**Task material**
- - - - - - -

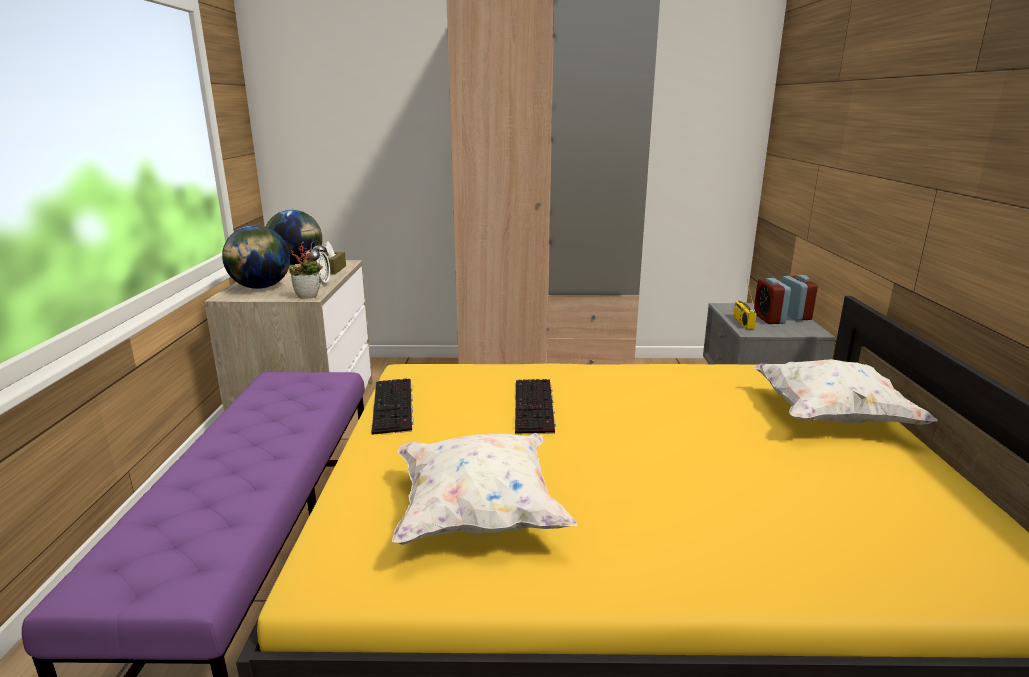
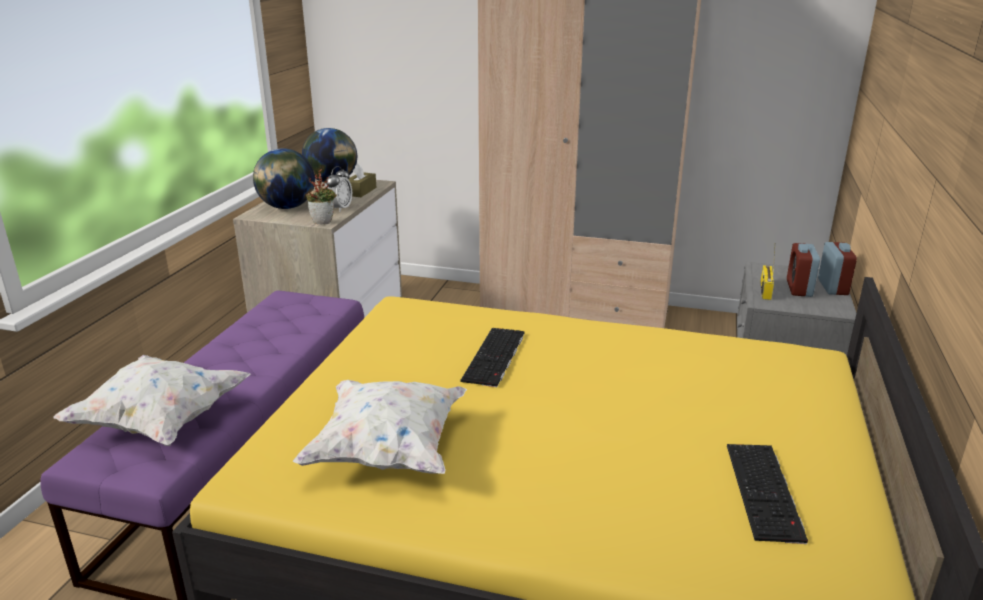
camera: 15 degrees right, 5 degrees up
keyboard [371,378,414,435] -> keyboard moved to [727,444,808,544]
white pillow [753,359,938,425] -> white pillow moved to [53,355,251,446]

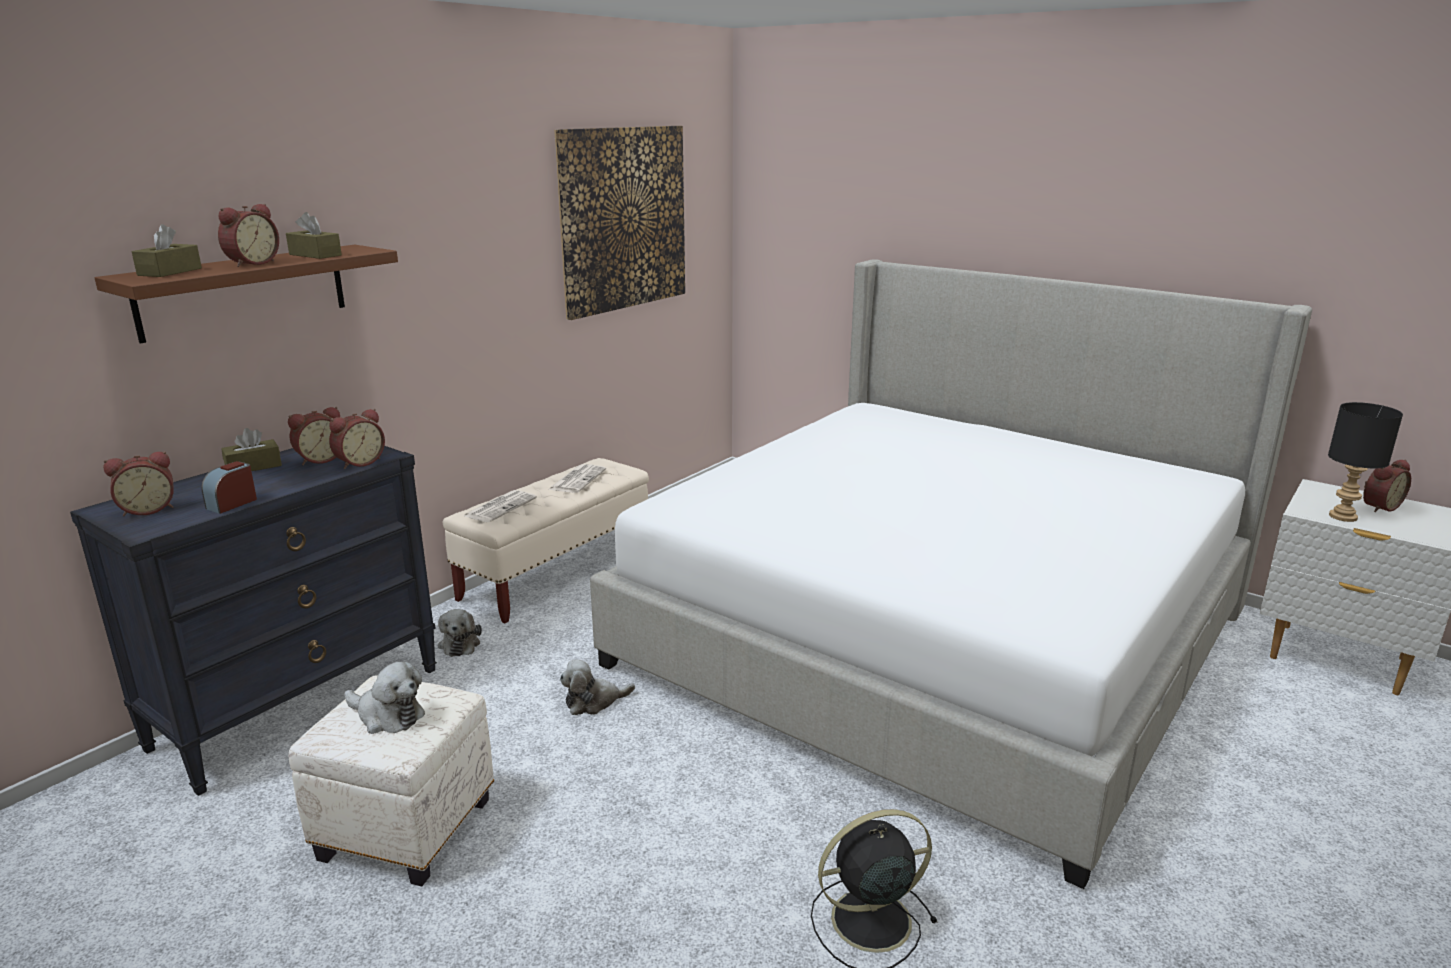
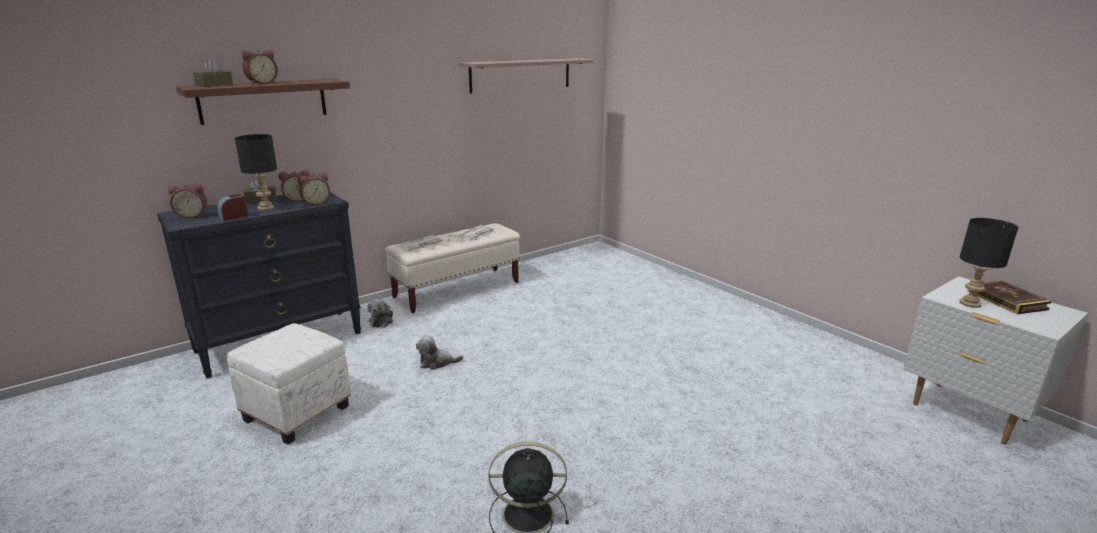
camera: 15 degrees right, 0 degrees up
brown tissue box [286,212,342,259] -> none
plush toy [344,662,425,734] -> none
picture [554,126,685,320] -> shelf [459,58,594,94]
bed [590,259,1312,889] -> none
alarm clock [1363,460,1411,512] -> book [967,280,1052,314]
none -> black table lamp [235,134,277,211]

- - - - - - -

Return the lines beginning at the one that contains "bed [590,259,1312,889] -> none" and continuing through the last line of the data, exactly as they stand and without any others.

**Answer below**
bed [590,259,1312,889] -> none
alarm clock [1363,460,1411,512] -> book [967,280,1052,314]
none -> black table lamp [235,134,277,211]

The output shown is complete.